Joyce Tremel said...

Kristine said: I'm definitely ready to pop!

If only it was that easy...

Anonymous said...

You're wise to cut back on the internet. You can always add on later if you change your mind. Babies do have a way of changing one's perspective, time, and energy. I'm very excited for you, your husband, and the wee one.

Unknown said...

Kristine, hope you "pop" soon. I have a very full schedule and am on call 24x7 on top of the "day" job, but I still use the Internet quite a bit. One of the tricks, I think, is managing it vs. it managing you. I love RSS feeds that allow me to scan 30+ blogs (including this one) at a single glance to see any topics I'm interested in reading. If I had to sit and click back and forth, it would be time-consuming, but to see them all on one page with a quick summary of their contents is a huge time saver.

As for e-mail, I'm working on taming that beast, but I also don't ever want to not respond to a reader or someone from a group who has a question, so I still try and quickly look at those.

I dedicate the evenings to writing time mostly, but I do understand how these other interruptions can impede our workflow.

Felicia Donovan

Anonymous said...

Joyce: I hear ya.
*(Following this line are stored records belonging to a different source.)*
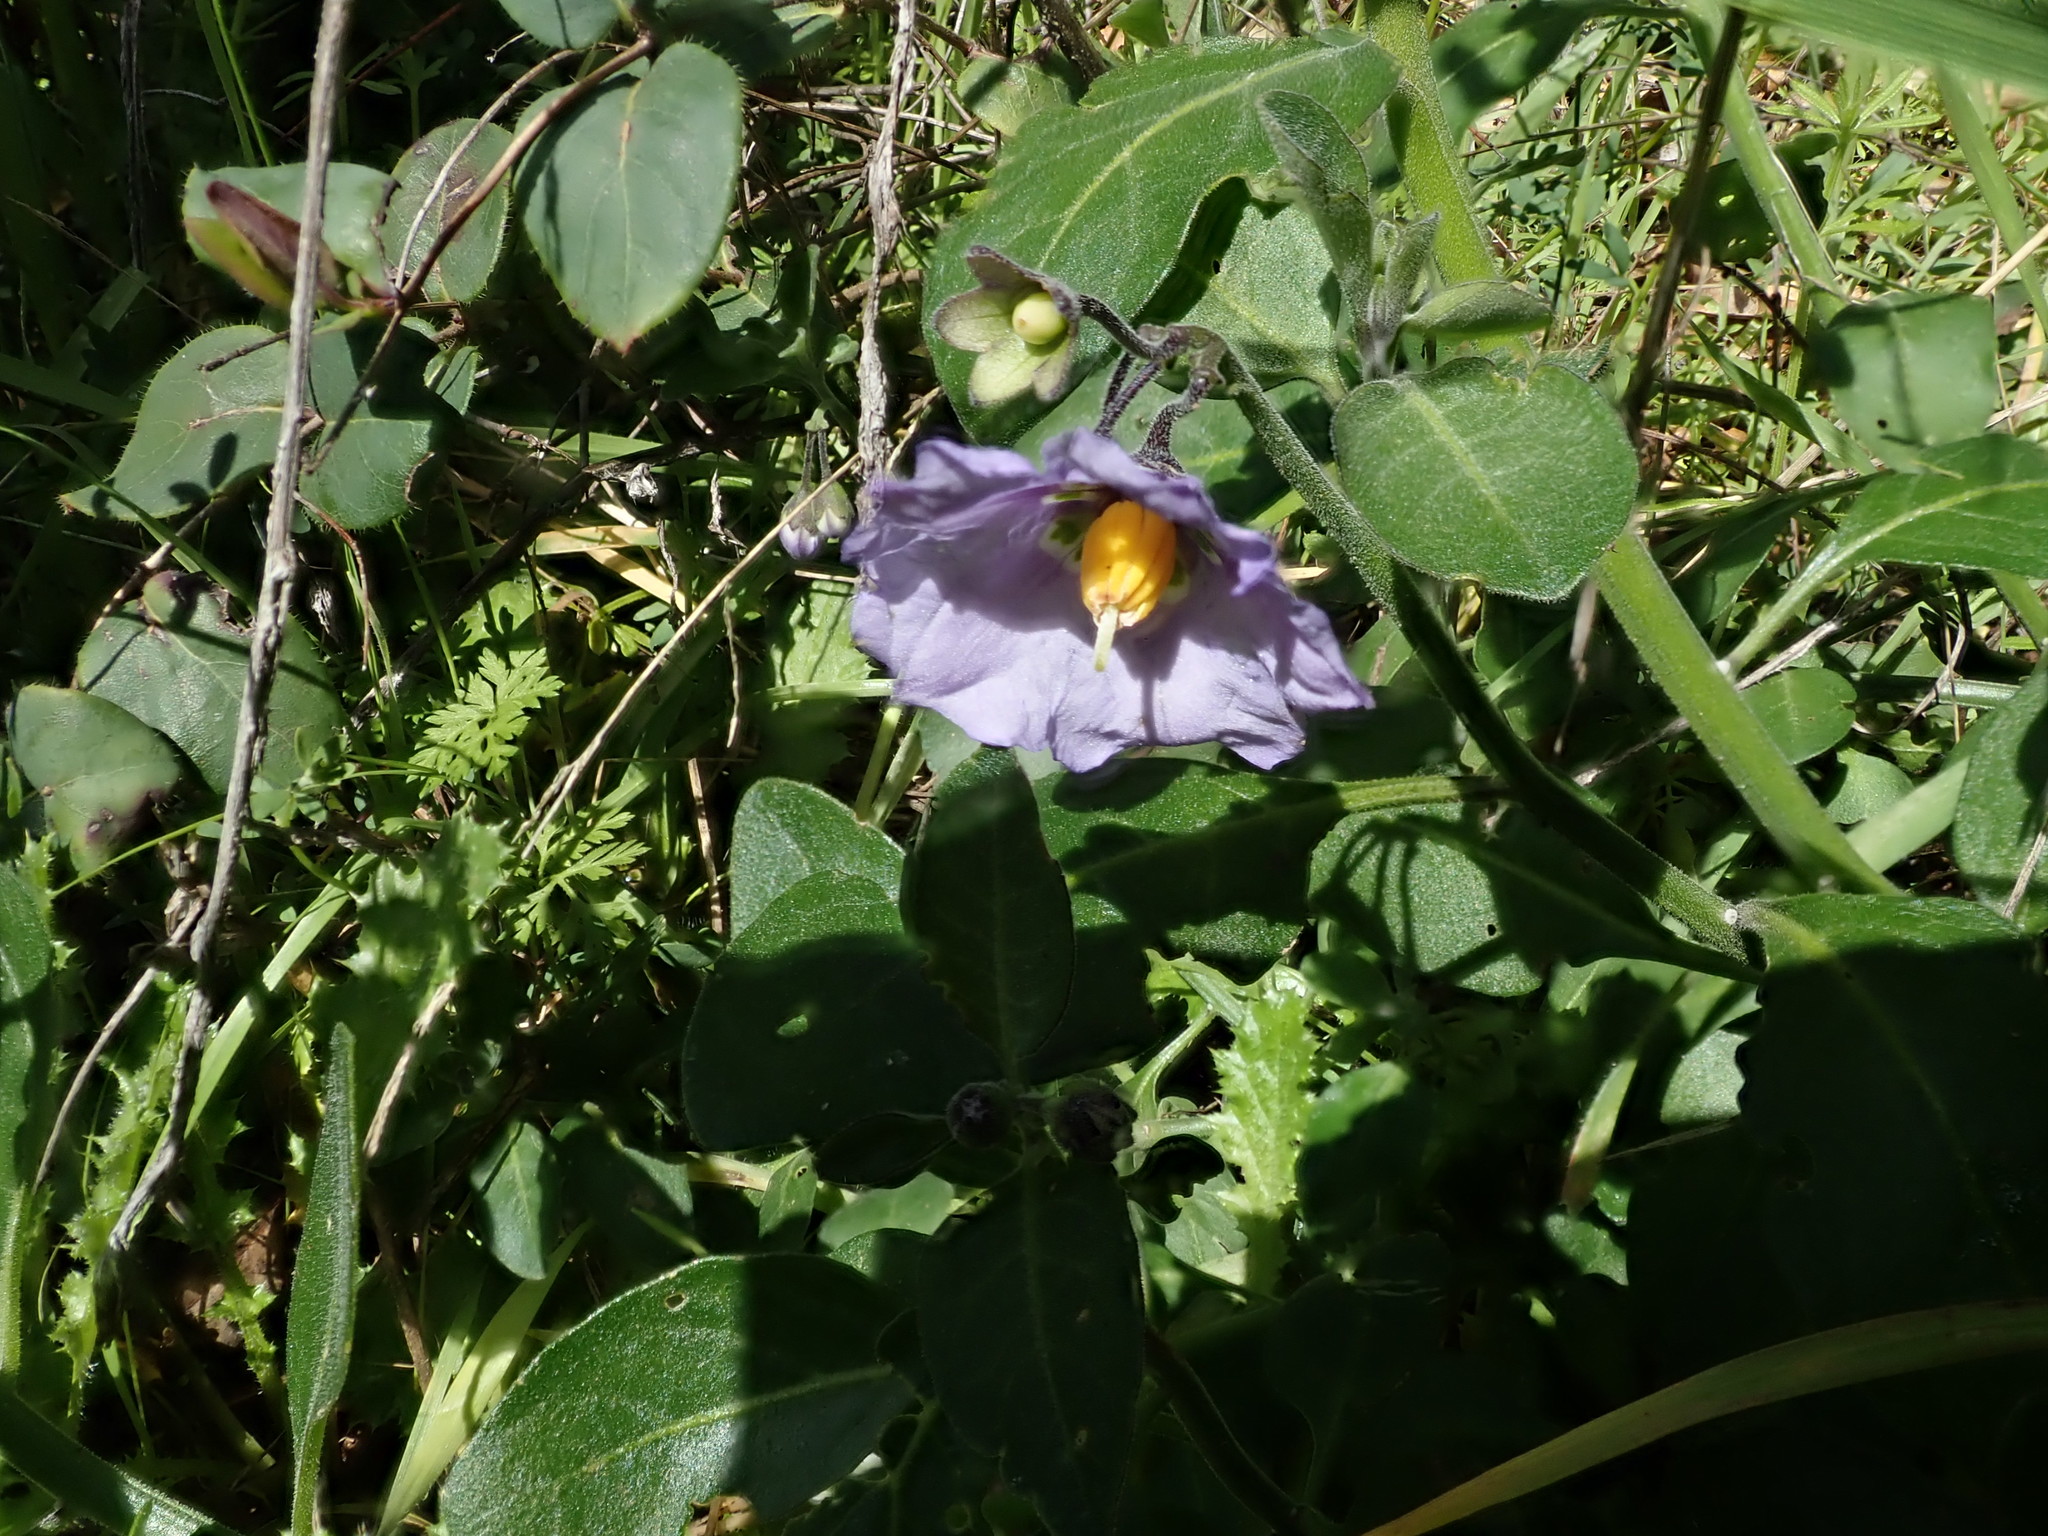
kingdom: Plantae
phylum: Tracheophyta
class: Magnoliopsida
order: Solanales
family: Solanaceae
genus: Solanum
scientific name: Solanum umbelliferum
I have a feeling this baby is in there for the long haul.

Felicia: You nailed it on the head with this phrase: "One of the tricks, I think, is managing it vs. it managing you." Very true.

Christa M. Miller said...

"I think the social interaction is the one reason why I can't give up the Internet community completely. Working at home does get rather lonely and being able to chat online (rather than on the phone) is a nice alternative."

That's almost exactly how I was going to describe it. I spend maybe an hour socializing online, just to keep from feeling isolated. I spend time with the parents' community I've been part of for 5 years, and with blogs.

Of course, with the two boys, that's often more than I "should" be doing when I could be writing. But I don't like to write when they're around, either (unless I'm already in the right frame of mind), so the blogs especially are a nice bridge until I can do my "real" work at night.